== Segment start ==

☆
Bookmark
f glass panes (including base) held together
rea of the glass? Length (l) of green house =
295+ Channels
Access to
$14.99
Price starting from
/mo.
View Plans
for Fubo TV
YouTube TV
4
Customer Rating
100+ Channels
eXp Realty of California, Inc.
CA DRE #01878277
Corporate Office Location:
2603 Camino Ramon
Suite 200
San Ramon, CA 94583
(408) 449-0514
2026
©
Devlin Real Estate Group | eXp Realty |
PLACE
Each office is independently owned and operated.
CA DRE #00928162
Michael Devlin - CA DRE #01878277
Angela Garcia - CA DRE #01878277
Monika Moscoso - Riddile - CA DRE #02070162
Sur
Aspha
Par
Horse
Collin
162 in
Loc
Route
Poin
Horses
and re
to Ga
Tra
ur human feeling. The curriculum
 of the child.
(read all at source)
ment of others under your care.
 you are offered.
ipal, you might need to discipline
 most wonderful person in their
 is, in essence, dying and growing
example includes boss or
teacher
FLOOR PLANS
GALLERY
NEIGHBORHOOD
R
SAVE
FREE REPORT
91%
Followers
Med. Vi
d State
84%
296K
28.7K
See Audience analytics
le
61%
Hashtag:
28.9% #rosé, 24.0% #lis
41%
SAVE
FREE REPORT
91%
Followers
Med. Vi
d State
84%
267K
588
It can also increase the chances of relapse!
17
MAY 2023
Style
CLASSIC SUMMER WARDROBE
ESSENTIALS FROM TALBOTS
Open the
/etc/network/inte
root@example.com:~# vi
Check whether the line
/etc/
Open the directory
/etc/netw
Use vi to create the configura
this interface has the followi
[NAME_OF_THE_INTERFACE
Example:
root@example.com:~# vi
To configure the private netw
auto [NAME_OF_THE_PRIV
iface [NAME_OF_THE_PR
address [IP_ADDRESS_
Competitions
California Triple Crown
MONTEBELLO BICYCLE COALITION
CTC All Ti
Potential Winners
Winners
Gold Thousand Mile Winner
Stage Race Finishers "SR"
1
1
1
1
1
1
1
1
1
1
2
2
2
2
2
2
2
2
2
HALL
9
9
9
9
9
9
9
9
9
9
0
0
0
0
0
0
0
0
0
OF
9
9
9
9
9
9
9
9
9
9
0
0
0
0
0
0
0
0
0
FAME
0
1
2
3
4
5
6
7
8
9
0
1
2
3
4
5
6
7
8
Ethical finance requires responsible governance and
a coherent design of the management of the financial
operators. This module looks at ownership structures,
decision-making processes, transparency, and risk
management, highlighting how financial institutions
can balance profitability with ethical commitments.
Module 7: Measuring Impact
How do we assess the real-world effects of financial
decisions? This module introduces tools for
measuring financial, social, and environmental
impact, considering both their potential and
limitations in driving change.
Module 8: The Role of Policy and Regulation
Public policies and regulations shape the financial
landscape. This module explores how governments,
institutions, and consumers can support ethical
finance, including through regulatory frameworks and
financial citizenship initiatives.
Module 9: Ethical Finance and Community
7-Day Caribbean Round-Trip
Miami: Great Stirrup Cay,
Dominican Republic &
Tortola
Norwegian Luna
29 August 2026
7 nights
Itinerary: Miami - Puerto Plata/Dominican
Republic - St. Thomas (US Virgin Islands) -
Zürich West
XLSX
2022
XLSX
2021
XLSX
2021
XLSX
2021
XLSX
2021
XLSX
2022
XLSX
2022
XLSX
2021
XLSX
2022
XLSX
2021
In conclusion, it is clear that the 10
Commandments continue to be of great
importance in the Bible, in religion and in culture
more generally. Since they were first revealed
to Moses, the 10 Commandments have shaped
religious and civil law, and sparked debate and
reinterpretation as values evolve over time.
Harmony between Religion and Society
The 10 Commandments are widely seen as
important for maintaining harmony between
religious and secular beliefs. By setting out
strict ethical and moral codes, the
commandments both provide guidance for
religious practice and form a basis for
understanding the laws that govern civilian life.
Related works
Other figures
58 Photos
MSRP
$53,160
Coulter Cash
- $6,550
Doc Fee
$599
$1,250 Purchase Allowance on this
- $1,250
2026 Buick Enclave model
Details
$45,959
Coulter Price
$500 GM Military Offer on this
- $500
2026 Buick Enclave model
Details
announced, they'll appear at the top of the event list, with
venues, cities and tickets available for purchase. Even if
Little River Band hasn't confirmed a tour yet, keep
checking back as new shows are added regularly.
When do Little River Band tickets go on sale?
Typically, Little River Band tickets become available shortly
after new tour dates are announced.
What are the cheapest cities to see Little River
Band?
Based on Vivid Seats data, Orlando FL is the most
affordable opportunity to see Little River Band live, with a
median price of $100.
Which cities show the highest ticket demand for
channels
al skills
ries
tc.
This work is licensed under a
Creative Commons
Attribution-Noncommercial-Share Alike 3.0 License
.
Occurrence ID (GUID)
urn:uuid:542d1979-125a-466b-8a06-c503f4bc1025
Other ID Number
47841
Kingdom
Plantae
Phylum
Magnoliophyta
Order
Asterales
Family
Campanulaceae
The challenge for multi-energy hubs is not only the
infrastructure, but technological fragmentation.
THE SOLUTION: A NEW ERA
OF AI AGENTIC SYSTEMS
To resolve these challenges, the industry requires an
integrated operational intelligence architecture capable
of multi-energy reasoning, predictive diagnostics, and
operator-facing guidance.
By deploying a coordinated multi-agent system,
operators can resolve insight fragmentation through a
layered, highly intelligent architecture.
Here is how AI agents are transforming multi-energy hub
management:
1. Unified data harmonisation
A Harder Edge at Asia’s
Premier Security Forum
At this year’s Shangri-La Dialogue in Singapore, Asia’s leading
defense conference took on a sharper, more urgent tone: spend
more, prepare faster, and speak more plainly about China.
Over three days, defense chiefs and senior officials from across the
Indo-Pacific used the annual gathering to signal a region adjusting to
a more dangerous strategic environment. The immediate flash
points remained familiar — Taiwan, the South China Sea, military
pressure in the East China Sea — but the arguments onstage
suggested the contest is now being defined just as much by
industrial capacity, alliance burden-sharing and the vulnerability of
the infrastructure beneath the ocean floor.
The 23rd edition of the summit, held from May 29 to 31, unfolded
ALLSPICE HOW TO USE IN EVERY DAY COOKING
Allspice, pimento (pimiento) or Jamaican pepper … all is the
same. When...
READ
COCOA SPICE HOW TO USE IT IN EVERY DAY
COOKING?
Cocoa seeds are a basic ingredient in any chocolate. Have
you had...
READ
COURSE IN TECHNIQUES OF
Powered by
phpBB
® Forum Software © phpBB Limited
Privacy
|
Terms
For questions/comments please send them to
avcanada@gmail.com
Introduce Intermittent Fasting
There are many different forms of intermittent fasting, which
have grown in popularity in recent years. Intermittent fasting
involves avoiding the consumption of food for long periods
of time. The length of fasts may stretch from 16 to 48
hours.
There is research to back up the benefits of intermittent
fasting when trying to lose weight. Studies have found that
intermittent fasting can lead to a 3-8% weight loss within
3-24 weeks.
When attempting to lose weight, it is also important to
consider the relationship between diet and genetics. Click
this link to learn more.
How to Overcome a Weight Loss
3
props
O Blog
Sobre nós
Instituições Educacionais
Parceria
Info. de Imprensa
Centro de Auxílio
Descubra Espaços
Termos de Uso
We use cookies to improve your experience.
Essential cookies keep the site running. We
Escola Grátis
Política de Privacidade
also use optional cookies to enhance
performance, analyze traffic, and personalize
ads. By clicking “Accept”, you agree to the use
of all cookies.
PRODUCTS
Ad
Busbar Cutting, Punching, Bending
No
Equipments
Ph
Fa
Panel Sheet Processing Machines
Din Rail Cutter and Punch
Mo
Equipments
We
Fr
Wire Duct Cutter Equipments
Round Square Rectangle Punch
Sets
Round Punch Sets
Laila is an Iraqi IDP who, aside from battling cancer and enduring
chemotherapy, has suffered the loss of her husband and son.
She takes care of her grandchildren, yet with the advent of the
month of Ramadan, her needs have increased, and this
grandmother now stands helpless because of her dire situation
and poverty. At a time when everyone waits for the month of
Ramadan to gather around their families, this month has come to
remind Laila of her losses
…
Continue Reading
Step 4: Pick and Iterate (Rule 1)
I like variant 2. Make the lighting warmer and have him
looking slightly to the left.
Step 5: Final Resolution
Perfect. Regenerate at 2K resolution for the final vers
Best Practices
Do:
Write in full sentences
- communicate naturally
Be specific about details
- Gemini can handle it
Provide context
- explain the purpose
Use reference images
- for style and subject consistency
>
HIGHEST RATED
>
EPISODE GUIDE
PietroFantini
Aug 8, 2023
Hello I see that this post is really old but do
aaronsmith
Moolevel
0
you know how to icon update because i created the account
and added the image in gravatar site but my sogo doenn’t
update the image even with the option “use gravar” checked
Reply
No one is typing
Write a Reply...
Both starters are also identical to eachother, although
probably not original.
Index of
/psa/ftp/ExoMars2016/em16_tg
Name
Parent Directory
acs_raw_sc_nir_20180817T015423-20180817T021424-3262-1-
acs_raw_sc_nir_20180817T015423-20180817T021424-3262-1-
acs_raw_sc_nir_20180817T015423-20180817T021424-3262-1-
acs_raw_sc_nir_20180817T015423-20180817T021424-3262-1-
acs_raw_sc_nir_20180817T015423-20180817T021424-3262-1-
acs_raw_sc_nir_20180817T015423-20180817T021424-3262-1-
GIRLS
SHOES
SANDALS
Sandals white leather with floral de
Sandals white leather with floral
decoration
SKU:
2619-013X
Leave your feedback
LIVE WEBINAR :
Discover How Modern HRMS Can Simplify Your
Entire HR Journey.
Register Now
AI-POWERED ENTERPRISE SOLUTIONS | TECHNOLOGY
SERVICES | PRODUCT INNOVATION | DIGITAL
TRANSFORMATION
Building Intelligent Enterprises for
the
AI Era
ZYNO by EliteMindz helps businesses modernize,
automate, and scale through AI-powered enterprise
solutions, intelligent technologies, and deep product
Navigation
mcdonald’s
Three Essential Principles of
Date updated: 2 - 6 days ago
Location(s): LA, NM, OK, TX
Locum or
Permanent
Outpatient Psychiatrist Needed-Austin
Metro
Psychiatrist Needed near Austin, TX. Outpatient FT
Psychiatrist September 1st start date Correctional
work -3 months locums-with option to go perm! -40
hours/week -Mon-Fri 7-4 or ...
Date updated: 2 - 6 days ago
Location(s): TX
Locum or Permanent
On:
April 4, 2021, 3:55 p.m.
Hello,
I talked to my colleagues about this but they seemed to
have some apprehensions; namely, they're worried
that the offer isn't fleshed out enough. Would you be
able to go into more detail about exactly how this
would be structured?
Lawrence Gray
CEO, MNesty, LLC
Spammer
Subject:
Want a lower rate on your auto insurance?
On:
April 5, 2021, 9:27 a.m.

== Segment end ==

What is needed:
Please render the lines from the very first one through the line that contains "Angela Garcia - CA DRE #01878277", inclusive, as a numbered list, leaving out any blank lines.

Response:
1. ☆
2. Bookmark
3. f glass panes (including base) held together
4. rea of the glass? Length (l) of green house =
5. 295+ Channels
6. Access to
7. $14.99
8. Price starting from
9. /mo.
10. View Plans
11. for Fubo TV
12. YouTube TV
13. 4
14. Customer Rating
15. 100+ Channels
16. eXp Realty of California, Inc.
17. CA DRE #01878277
18. Corporate Office Location:
19. 2603 Camino Ramon
20. Suite 200
21. San Ramon, CA 94583
22. (408) 449-0514
23. 2026
24. ©
25. Devlin Real Estate Group | eXp Realty |
26. PLACE
27. Each office is independently owned and operated.
28. CA DRE #00928162
29. Michael Devlin - CA DRE #01878277
30. Angela Garcia - CA DRE #01878277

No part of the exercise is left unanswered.